Played in earnest, but with its tongue stuck firmly in its cheek (and elsewhere — there are a couple of guy-pleasing lesbian love scenes on tap), “Frog-g-g!” is the story of beautiful EPA scientist Dr. Barbara Michaels (Kristi Russell). Michaels is sent to a small California town to investigate toxic waste dumping in a local lake. Soon, she and her earthy bartender girlfriend, Trixie (Ariadne Shaffer), are uncovering fairly massive skullduggery at the local chemical plant.

Hindered by the obnoxious, tyrannical factory boss Huntley Grimes (Michael McConnohie) and reluctantly helped by a crusty but good-hearted good ol’ boy sheriff (scene-stealing Rob Brink), the twosome uncover a mysterious illness and something even more frightening…a man-sized killer frog who’s chromosomal structure drives him to non-consensual coitus with human women.

Top of the World, Ma!

The man behind the frog is musician-actor turned all-around filmmaker Cody Jarrett. Jarrett first came to L.A. from Florida to appear in the 1990 Andrew Dice Clay vehicle “The Adventures of Ford Fairlane,” and stayed to work on his acting and front the seventies revival band Teen Machine. Jarrett stuck to it, finding work on big-time film sets as a photo-double and stand-in for Johnny Depp and several other of today’s skinniest male film stars. It wasn’t long before he caught the directing bug.

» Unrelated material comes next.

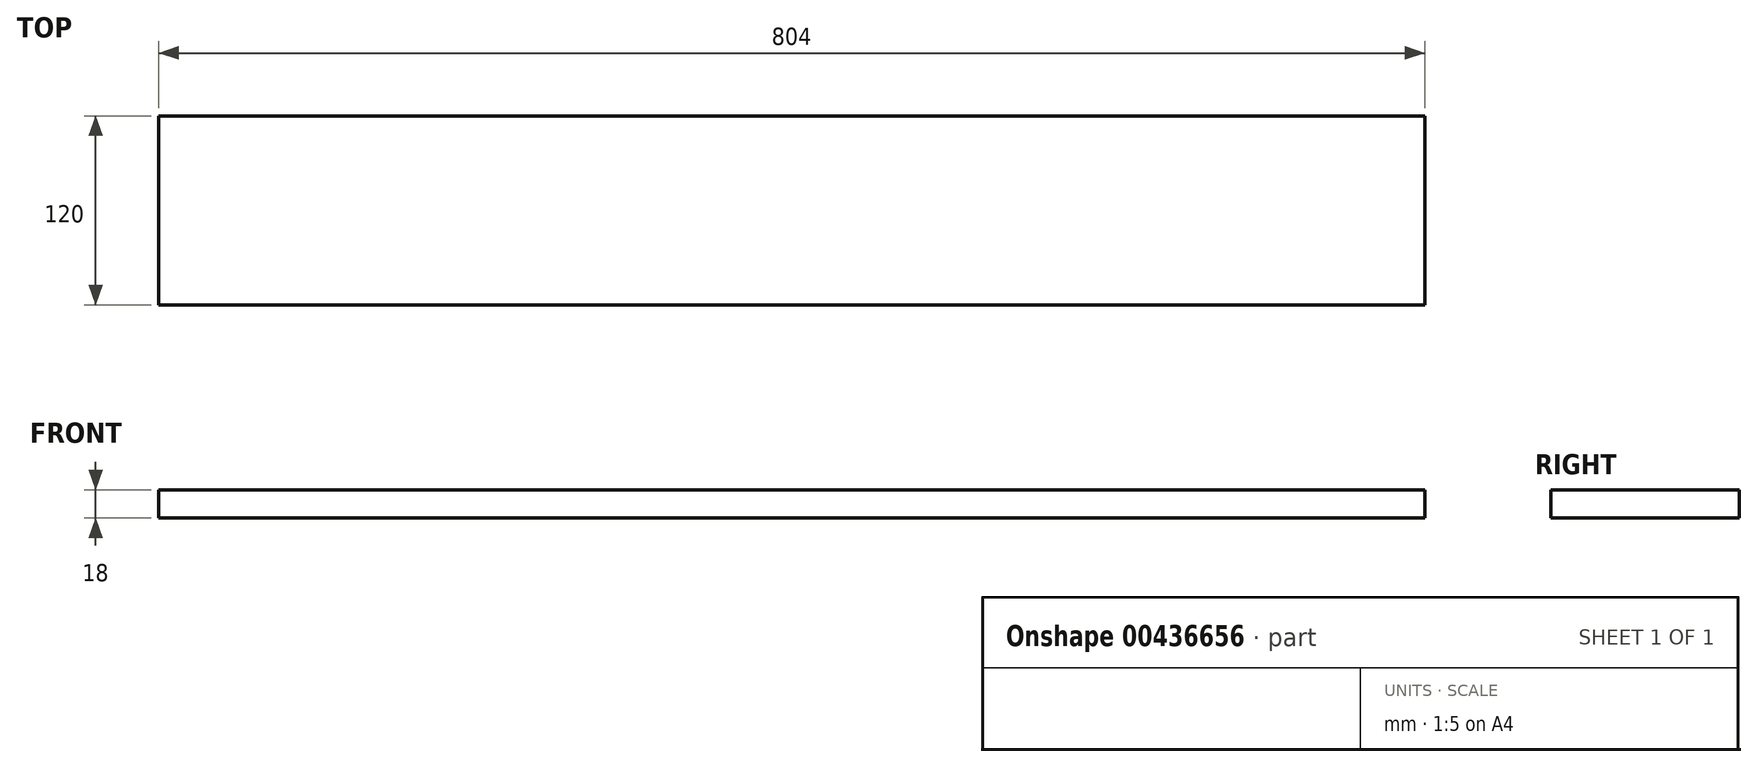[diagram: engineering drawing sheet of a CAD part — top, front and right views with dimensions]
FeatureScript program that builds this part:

Jarrett completed a screenplay and an elaborate trailer for “Surfbroads,” but the pastiche of sixties tough-girl movies went into the indie version of turn-around. Soon, the budding auteur turned to another of his favorite sub-genres for inspiration — the spate of ecological horror films produced by “King of the B’s” Roger Corman and, in particular, the 1980 cult classic “Humanoids from the Deep.”

At least, that’s what I thought. Jarrett — who takes his name from the psychotic gangster played by Jimmy Cagney in “White Heat” — says his film began with an almost Thoreauvian encounter with nature.

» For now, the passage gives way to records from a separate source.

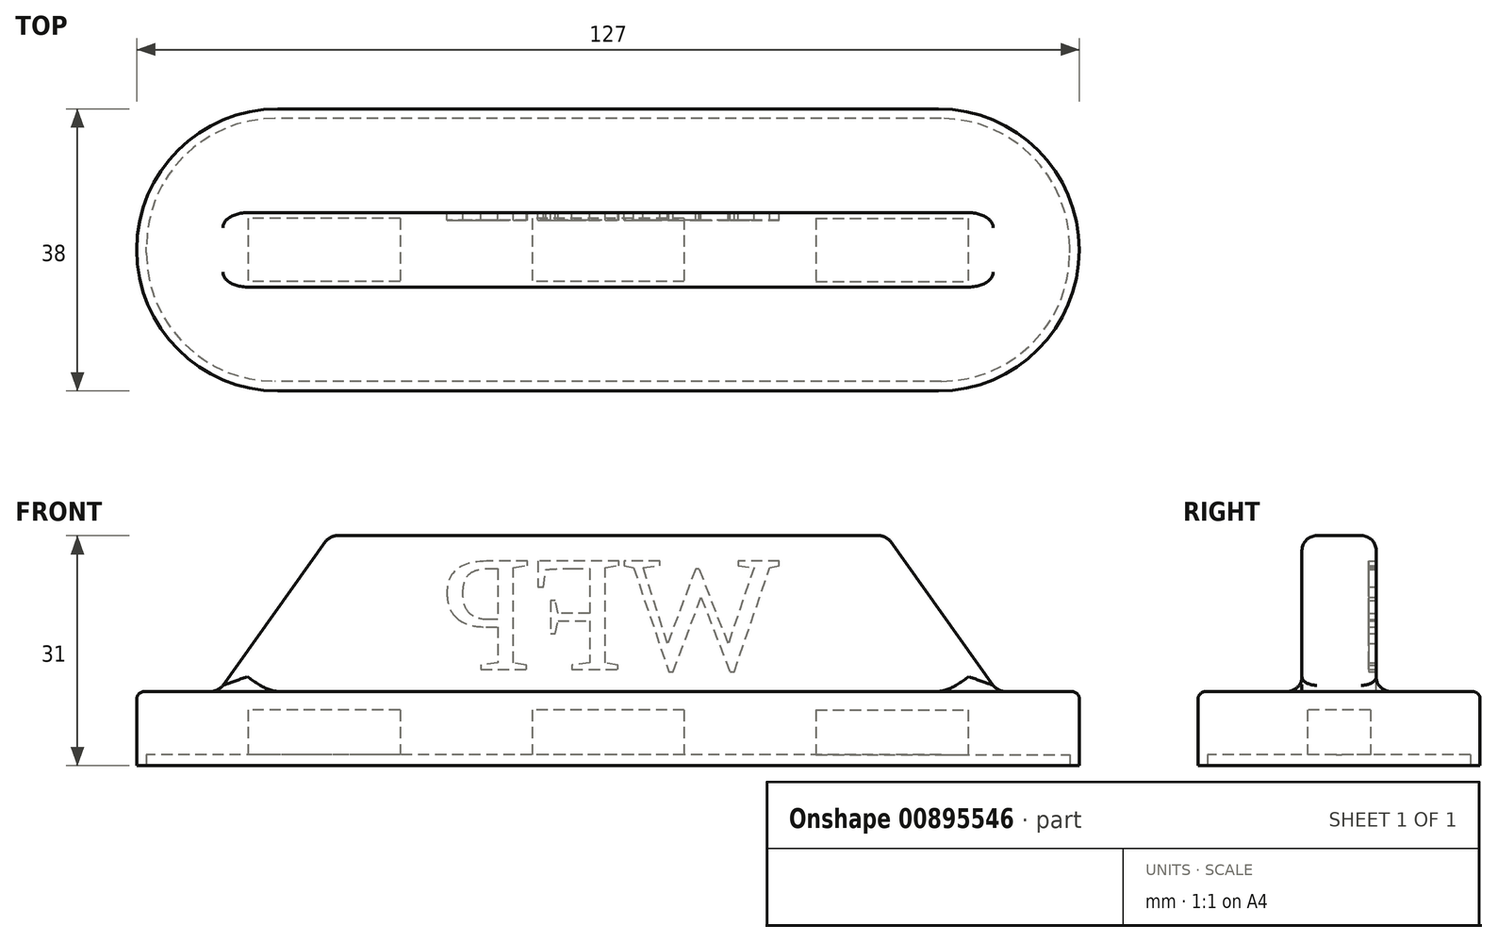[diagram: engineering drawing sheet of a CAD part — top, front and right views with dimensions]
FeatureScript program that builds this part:
annotation { "Feature Type Name" : "Feature", "Feature Type Description" : "" }
export const myFeature = defineFeature(function(context is Context, id is Id, definition is map)
    precondition{}
    {
        {
            var Q0;
            Q0=qCreatedBy(makeId("Top.planeOp"),FACE);
            var sketch = newSketch(context, id + "F0", { "sketchPlane" : qUnion([Q0])});
            skLineSegment(sketch, "E0.bottom", {"start": v(44.5, 19) * mm, "end": v(-44.5, 19) * mm});
            skLineSegment(sketch, "E0.top", {"start": v(44.5, -19) * mm, "end": v(-44.5, -19) * mm});
            skLineSegment(sketch, "E0.left", {"start": v(63.5, 0) * mm, "end": v(63.5, 0) * mm});
            skLineSegment(sketch, "E0.right", {"start": v(-63.5, 0) * mm, "end": v(-63.5, 0) * mm});
            skPoint(sketch, "E0.middle", {"position": v(0, 0) * mm});
            skPoint(sketch, "E1.visualSharp", {"position": v(-63.5, 19) * mm});
            skArc(sketch, "E1.filletArc", {"start": v(-44.5, 19) * mm, "mid": v(-57.94, 13.44) * mm, "end": v(-63.5, 0) * mm});
            skPoint(sketch, "E2.visualSharp", {"position": v(-63.5, -19) * mm});
            skArc(sketch, "E2.filletArc", {"start": v(-63.5, 0) * mm, "mid": v(-57.94, -13.44) * mm, "end": v(-44.5, -19) * mm});
            skPoint(sketch, "E3.visualSharp", {"position": v(63.5, 19) * mm});
            skArc(sketch, "E3.filletArc", {"start": v(63.5, 0) * mm, "mid": v(57.94, 13.44) * mm, "end": v(44.5, 19) * mm});
            skPoint(sketch, "E4.visualSharp", {"position": v(63.5, -19) * mm});
            skArc(sketch, "E4.filletArc", {"start": v(44.5, -19) * mm, "mid": v(57.94, -13.44) * mm, "end": v(63.5, 0) * mm});
            skSolve(sketch);
        }
        {
            var Q0;
            Q0=qSketchRegion(id+"F0",true);
            extrude(context, id + "F1", {"entities" : qUnion([Q0]), "depth" : 10 * mm, "offsetDistance" : 25 * mm});
        }
        {
            var Q0;
            Q0=makeQuery(id+"F1.opExtrude","CAP_FACE",FACE,{"disambiguationData":[OSD([sQuery(id+"F0.wireOp",EDGE,"E0.bottom"),sQuery(id+"F0.wireOp",EDGE,"E0.top"),sQuery(id+"F0.wireOp",EDGE,"E1.filletArc"),sQuery(id+"F0.wireOp",EDGE,"E2.filletArc"),sQuery(id+"F0.wireOp",EDGE,"E3.filletArc"),sQuery(id+"F0.wireOp",EDGE,"E4.filletArc")])],"isStart":false});
            var sketch = newSketch(context, id + "F2", { "sketchPlane" : qUnion([Q0])});
            skLineSegment(sketch, "E5.bottom", {"start": v(52.5, 5) * mm, "end": v(-52.5, 5) * mm});
            skLineSegment(sketch, "E5.top", {"start": v(52.5, -5) * mm, "end": v(-52.5, -5) * mm});
            skLineSegment(sketch, "E5.left", {"start": v(52.5, 5) * mm, "end": v(52.5, -5) * mm});
            skLineSegment(sketch, "E5.right", {"start": v(-52.5, 5) * mm, "end": v(-52.5, -5) * mm});
            skPoint(sketch, "E5.middle", {"position": v(0, 0) * mm});
            skSolve(sketch);
        }
        {
            var Q0;
            Q0=qSketchRegion(id+"F2",true);
            extrude(context, id + "F3", {"entities" : qUnion([Q0]), "operationType" : NewBodyOperationType.ADD, "depth" : 21 * mm, "offsetDistance" : 25 * mm});
        }
        {
            var Q0;
            Q0=makeQuery(id+"F3.opExtrude","SWEPT_FACE",FACE,{"disambiguationData":[OSD([sQuery(id+"F2.wireOp",EDGE,"E5.top")])]});
            var sketch = newSketch(context, id + "F4", { "sketchPlane" : qUnion([Q0])});
            skLineSegment(sketch, "E6", {"start": v(-52.5, 10) * mm, "end": v(-37.5, 31) * mm});
            skLineSegment(sketch, "E7", {"start": v(-37.5, 31) * mm, "end": v(-52.5, 31) * mm});
            skLineSegment(sketch, "E8", {"start": v(-52.5, 31) * mm, "end": v(-52.5, 10) * mm});
            skLineSegment(sketch, "E9", {"start": v(52.5, 10) * mm, "end": v(37.5, 31) * mm});
            skLineSegment(sketch, "E10", {"start": v(37.5, 31) * mm, "end": v(52.5, 31) * mm});
            skLineSegment(sketch, "E11", {"start": v(52.5, 31) * mm, "end": v(52.5, 10) * mm});
            skSolve(sketch);
        }
        {
            var Q0;
            Q0=makeQuery(id+"F4.imprint","IMPRINT",FACE,{"disambiguationData":[TD([[makeQuery(id+"F4.imprint","IMPRINT",EDGE,{"derivedFrom":sQuery(id+"F4.wireOp",EDGE,"E6")}),1.0]])]});
            var Q1;
            Q1=makeQuery(id+"F4.imprint","IMPRINT",FACE,{"disambiguationData":[TD([[makeQuery(id+"F4.imprint","IMPRINT",EDGE,{"derivedFrom":sQuery(id+"F4.wireOp",EDGE,"E9")}),-1.0]])]});
            extrude(context, id + "F5", {"entities" : qUnion([Q0, Q1]), "operationType" : NewBodyOperationType.REMOVE, "oppositeDirection" : true, "depth" : 10 * mm, "offsetDistance" : 25 * mm});
        }
        {
            var Q0;
            Q0=makeQuery(id+"F5.boolean.opBoolean","COPY",FACE,{"derivedFrom":makeQuery(id+"F5.opExtrude","SWEPT_FACE",FACE,{"disambiguationData":[OSD([sQuery(id+"F4.wireOp",EDGE,"E6")])]})});
            var Q1;
            Q1=makeQuery(id+"F3.opExtrude","CAP_FACE",FACE,{"disambiguationData":[OSD([sQuery(id+"F2.wireOp",EDGE,"E5.bottom"),sQuery(id+"F2.wireOp",EDGE,"E5.top"),sQuery(id+"F2.wireOp",EDGE,"E5.left"),sQuery(id+"F2.wireOp",EDGE,"E5.right")])],"isStart":false});
            var Q2;
            Q2=makeQuery(id+"F5.boolean.opBoolean","COPY",FACE,{"derivedFrom":makeQuery(id+"F5.opExtrude","SWEPT_FACE",FACE,{"disambiguationData":[OSD([sQuery(id+"F4.wireOp",EDGE,"E9")])]})});
            fillet(context, id + "F6", {"entities" : qUnion([Q0, Q1, Q2]), "radius" : 2 * mm, "tangentPropagation" : true, "allowEdgeOverflow" : false});
        }
        {
            var Q0;
            Q0=makeQuery(id+"F1.opExtrude","CAP_FACE",FACE,{"disambiguationData":[OSD([sQuery(id+"F0.wireOp",EDGE,"E0.bottom"),sQuery(id+"F0.wireOp",EDGE,"E0.top"),sQuery(id+"F0.wireOp",EDGE,"E1.filletArc"),sQuery(id+"F0.wireOp",EDGE,"E2.filletArc"),sQuery(id+"F0.wireOp",EDGE,"E3.filletArc"),sQuery(id+"F0.wireOp",EDGE,"E4.filletArc")])],"isStart":true});
            var sketch = newSketch(context, id + "F7", { "sketchPlane" : qUnion([Q0])});
            skPoint(sketch, "E12.middle", {"position": v(0, 0) * mm});
            skLineSegment(sketch, "E13.bottom", {"start": v(44.9, 17.7) * mm, "end": v(-44.9, 17.7) * mm});
            skLineSegment(sketch, "E13.top", {"start": v(44.9, -17.7) * mm, "end": v(-44.9, -17.7) * mm});
            skLineSegment(sketch, "E13.left", {"start": v(62.2, 0.4) * mm, "end": v(62.2, -0.4) * mm});
            skLineSegment(sketch, "E13.right", {"start": v(-62.2, 0.4) * mm, "end": v(-62.2, -0.4) * mm});
            skPoint(sketch, "E14.visualSharp", {"position": v(62.2, 17.7) * mm});
            skArc(sketch, "E14.filletArc", {"start": v(62.2, 0.4) * mm, "mid": v(57.13, 12.63) * mm, "end": v(44.9, 17.7) * mm});
            skPoint(sketch, "E15.visualSharp", {"position": v(62.2, -17.7) * mm});
            skArc(sketch, "E15.filletArc", {"start": v(44.9, -17.7) * mm, "mid": v(57.13, -12.63) * mm, "end": v(62.2, -0.4) * mm});
            skPoint(sketch, "E16.visualSharp", {"position": v(-62.2, -17.7) * mm});
            skArc(sketch, "E16.filletArc", {"start": v(-62.2, -0.4) * mm, "mid": v(-57.13, -12.63) * mm, "end": v(-44.9, -17.7) * mm});
            skPoint(sketch, "E17.visualSharp", {"position": v(-62.2, 17.7) * mm});
            skArc(sketch, "E17.filletArc", {"start": v(-44.9, 17.7) * mm, "mid": v(-57.13, 12.63) * mm, "end": v(-62.2, 0.4) * mm});
            skSolve(sketch);
        }
        {
            var Q0;
            Q0=makeQuery(id+"F7.imprint","IMPRINT",FACE,{"disambiguationData":[TD([[makeQuery(id+"F7.imprint","IMPRINT",EDGE,{"derivedFrom":sQuery(id+"F7.wireOp",EDGE,"E13.bottom")}),1.0]])]});
            extrude(context, id + "F8", {"entities" : qUnion([Q0]), "operationType" : NewBodyOperationType.REMOVE, "oppositeDirection" : true, "depth" : 1.5 * mm, "offsetDistance" : 25 * mm});
        }
        {
            var Q0;
            Q0=makeQuery(id+"F8.boolean.opBoolean","COPY",FACE,{"derivedFrom":makeQuery(id+"F8.opExtrude","CAP_FACE",FACE,{"disambiguationData":[OSD([sQuery(id+"F7.wireOp",EDGE,"E13.bottom"),sQuery(id+"F7.wireOp",EDGE,"E13.top"),sQuery(id+"F7.wireOp",EDGE,"E13.left"),sQuery(id+"F7.wireOp",EDGE,"E13.right"),sQuery(id+"F7.wireOp",EDGE,"E14.filletArc"),sQuery(id+"F7.wireOp",EDGE,"E15.filletArc"),sQuery(id+"F7.wireOp",EDGE,"E16.filletArc"),sQuery(id+"F7.wireOp",EDGE,"E17.filletArc")])],"isStart":false})});
            var sketch = newSketch(context, id + "F9", { "sketchPlane" : qUnion([Q0])});
            skLineSegment(sketch, "E18.bottom", {"start": v(10.25, -4.25) * mm, "end": v(-10.25, -4.25) * mm});
            skLineSegment(sketch, "E18.top", {"start": v(10.25, 4.25) * mm, "end": v(-10.25, 4.25) * mm});
            skLineSegment(sketch, "E18.left", {"start": v(10.25, -4.25) * mm, "end": v(10.25, 4.25) * mm});
            skLineSegment(sketch, "E18.right", {"start": v(-10.25, -4.25) * mm, "end": v(-10.25, 4.25) * mm});
            skPoint(sketch, "E18.middle", {"position": v(0, 0) * mm});
            skLineSegment(sketch, "E19.bottom", {"start": v(28, -4.25) * mm, "end": v(48.5, -4.25) * mm});
            skLineSegment(sketch, "E19.top", {"start": v(28, 4.25) * mm, "end": v(48.5, 4.25) * mm});
            skLineSegment(sketch, "E19.left", {"start": v(28, -4.25) * mm, "end": v(28, 4.25) * mm});
            skLineSegment(sketch, "E19.right", {"start": v(48.5, -4.25) * mm, "end": v(48.5, 4.25) * mm});
            skPoint(sketch, "E19.middle", {"position": v(38.25, 0) * mm});
            skLineSegment(sketch, "E20.bottom", {"start": v(-28, -4.25) * mm, "end": v(-48.5, -4.25) * mm});
            skLineSegment(sketch, "E20.top", {"start": v(-28, 4.25) * mm, "end": v(-48.5, 4.25) * mm});
            skLineSegment(sketch, "E20.left", {"start": v(-28, -4.25) * mm, "end": v(-28, 4.25) * mm});
            skLineSegment(sketch, "E20.right", {"start": v(-48.5, -4.25) * mm, "end": v(-48.5, 4.25) * mm});
            skPoint(sketch, "E20.middle", {"position": v(-38.25, 0) * mm});
            skSolve(sketch);
        }
        {
            var Q0;
            Q0=makeQuery(id+"F9.imprint","IMPRINT",FACE,{"disambiguationData":[TD([[makeQuery(id+"F9.imprint","IMPRINT",EDGE,{"derivedFrom":sQuery(id+"F9.wireOp",EDGE,"E19.bottom")}),1.0]])]});
            var Q1;
            Q1=makeQuery(id+"F9.imprint","IMPRINT",FACE,{"disambiguationData":[TD([[makeQuery(id+"F9.imprint","IMPRINT",EDGE,{"derivedFrom":sQuery(id+"F9.wireOp",EDGE,"E18.bottom")}),-1.0]])]});
            var Q2;
            Q2=makeQuery(id+"F9.imprint","IMPRINT",FACE,{"disambiguationData":[TD([[makeQuery(id+"F9.imprint","IMPRINT",EDGE,{"derivedFrom":sQuery(id+"F9.wireOp",EDGE,"E20.bottom")}),-1.0]])]});
            extrude(context, id + "F10", {"entities" : qUnion([Q0, Q1, Q2]), "operationType" : NewBodyOperationType.REMOVE, "oppositeDirection" : true, "depth" : 6 * mm, "offsetDistance" : 25 * mm});
        }
        {
            var Q0;
            Q0=makeQuery(id+"F1.opExtrude","CAP_EDGE",EDGE,{"disambiguationData":[OSD([sQuery(id+"F0.wireOp",EDGE,"E0.bottom")])],"isStart":false});
            fillet(context, id + "F11", {"entities" : qUnion([Q0]), "radius" : 1 * mm, "tangentPropagation" : true, "allowEdgeOverflow" : false});
        }
        {
            var Q0;
            Q0=makeQuery(id+"F3.opExtrude","SWEPT_FACE",FACE,{"disambiguationData":[OSD([sQuery(id+"F2.wireOp",EDGE,"E5.bottom")])]});
            var sketch = newSketch(context, id + "F12", { "sketchPlane" : qUnion([Q0])});
            skText(sketch, "E21", { "text": "WFP", "fontName": "Tinos-Regular.ttf"});
            const initialGuessF12  = {"E21": [-0.0231, 0.013, 1, 0, 0.016]};
            skSetInitialGuess(sketch, initialGuessF12);
            skSolve(sketch);
        }
        {
            var Q0;
            Q0=qSketchRegion(id+"F12",true);
            extrude(context, id + "F13", {"entities" : qUnion([Q0]), "operationType" : NewBodyOperationType.REMOVE, "oppositeDirection" : true, "depth" : 1 * mm, "offsetDistance" : 25 * mm});
        }
    });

“I’d seen this lake that was completely filled with tadpoles — I mean teeming, more tadpoles than water. I thought the entire property would be overrun by frogs within weeks, and…wait… what if just one of those frogs had some kind of genetic defect.”

At first, Jarrett envisioned the film as a more or less straightforward comedy-thriller, but the power of the B-movie was strong. “Partway into it, I had an epiphany: I was writing a 1970’s drive-in movie…and it was definitely within the scope of producing independently, the way they would’ve done it thirty years ago.”

Jarrett knew that the road wasn’t going to be easy, and he was more than wiling to make some pretty draconian personal sacrifices — ultimately including selling his 1962 Thunderbird to defray the costs of post production. And, apparently it was that commitment and enthusiasm that helped Jarrett to attract the help he needed to make his tadpole of an idea grow into the fully-grown “Frog-g-g!”

“A lot of these people are used to working on the typical 100-million-dollar light romantic comedy or CGI -driven action/adventure. I said to them, ‘We’re doing a no-budget 1970’s exploitation film about a monster frog attacking a small town. And there’s no special effects — just a guy in a frog suit….’”

Perhaps surprisingly, perhaps not, the pitch tapped a nerve. Jarrett got plenty of help from enthusiastic insiders who wanted a chance to return to their movie roots. One of them was casting director Donna Tina Charles, who had worked with Justin Lin on his breakthrough project, “Better Luck Tomorrow.”

On this vastly different sort of indie film, Charles, who also appears as a worried mother, helped to assemble a strong cast of likable unknowns. Just as important, at least from a marketing standpoint, the production was able to attract two “knowns” for brief cameo roles, James Duval (“Gone in Sixty Seconds”, “Nowhere”) and the great Mary Woronov (“Eating Raoul,” “Rock and Roll High School”) — who shows up just in time for the film’s unforgettable, all-too logical, conclusion.